- Born: John Hollingsworth Morse December 16, 1910 Los Angeles, California, U.S.
- Died: January 23, 1988 (aged 77) Studio City, California, U.S.
- Occupation: Television director
- Years active: 1952–1986
- Spouse(s): Bonnie Baker (1943–?) Sally Eilers (1949–1958) (divorced) Sandra Gould (?–1988) (his death)

= Hollingsworth Morse =

American television director (1910–1988)

John Hollingsworth Morse (December 16, 1910 - January 23, 1988) was an American television director.

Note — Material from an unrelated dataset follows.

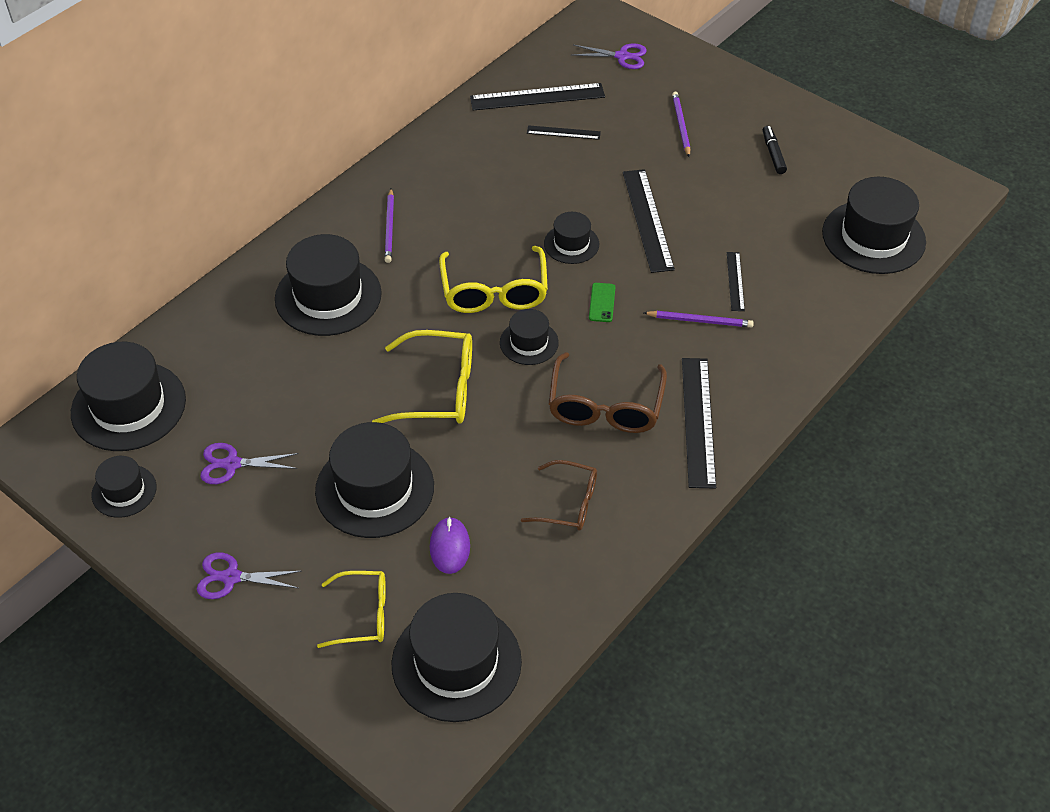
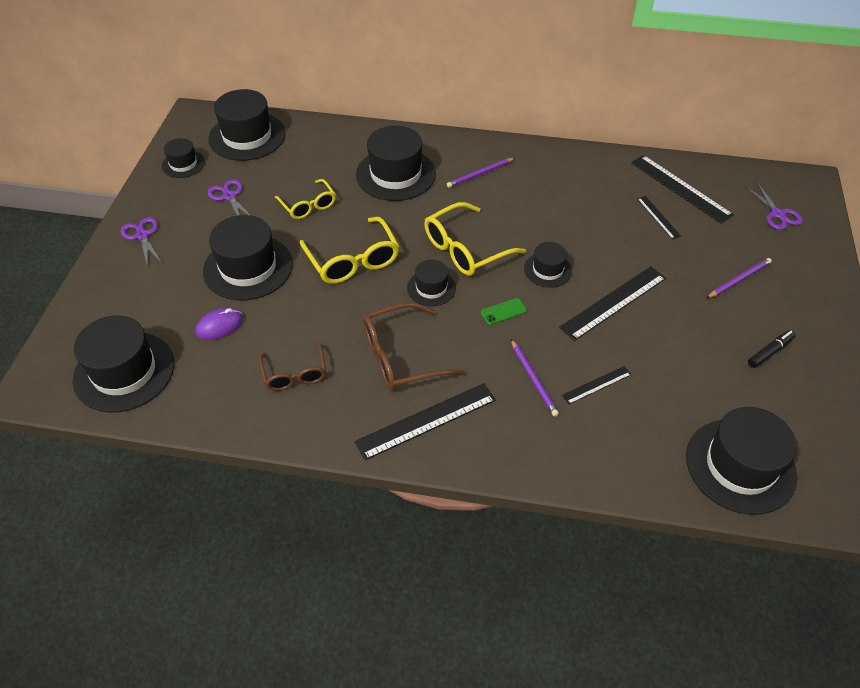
camera: 60 degrees right, 0 degrees up
(363, 615) = (142, 308): yellow glasses -> yellow glasses (308, 206)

He directed episodes of a wide variety of U.S. television series from the 1950s through the 1980s under the names Hollingsworth Morse and John H. Morse.

==Early career==
Morse began his career in the casting department of Paramount Pictures, and eventually began to work closely with director George Stevens. During World War II, Stevens was Morse's commanding officer in the U.S. Army Signal Corps, where Morse rose to the rank of first lieutenant. In that capacity, Morse traveled with Stevens's unit through Europe and helped capture footage of the Battle of Normandy and other significant events of the European war. Morse reflected on these experiences through his participation in George Stevens Jr.'s 1994 documentary, George Stevens: D-Day to Berlin.

==Television==
Hollingsworth has directed for 82 different television series or TV movies. His series work includes a single episode of numerous series, but he also worked extensively as a recurring or regular director for others, starting with 50 episodes of the first three seasons (1950–1953) of The Lone Ranger, continuing such series as Rocky Jones, Space Ranger (1953, 39 episodes), Zorro (1959, 19 episodes), Lassie (1959–1972, 62 episodes), McHale's Navy (1964–1966, 46 episodes), Adam-12 (1968–1975, 21 episodes), H.R. Pufnstuf (1969–1970, 17 episodes), Operation Petticoat (1977–1979, 16 episodes), The Dukes of Hazzard (1979–1983, 17 episodes), and The Fall Guy (1984–1986, 11 episodes). His final directorial work was an episode of The Fall Guy.

==Film==
Hollingsworth also directed a lesser number of feature films throughout his career, including Daughters of Satan and the 1972 adaptation of the children's novel Justin Morgan Had a Horse.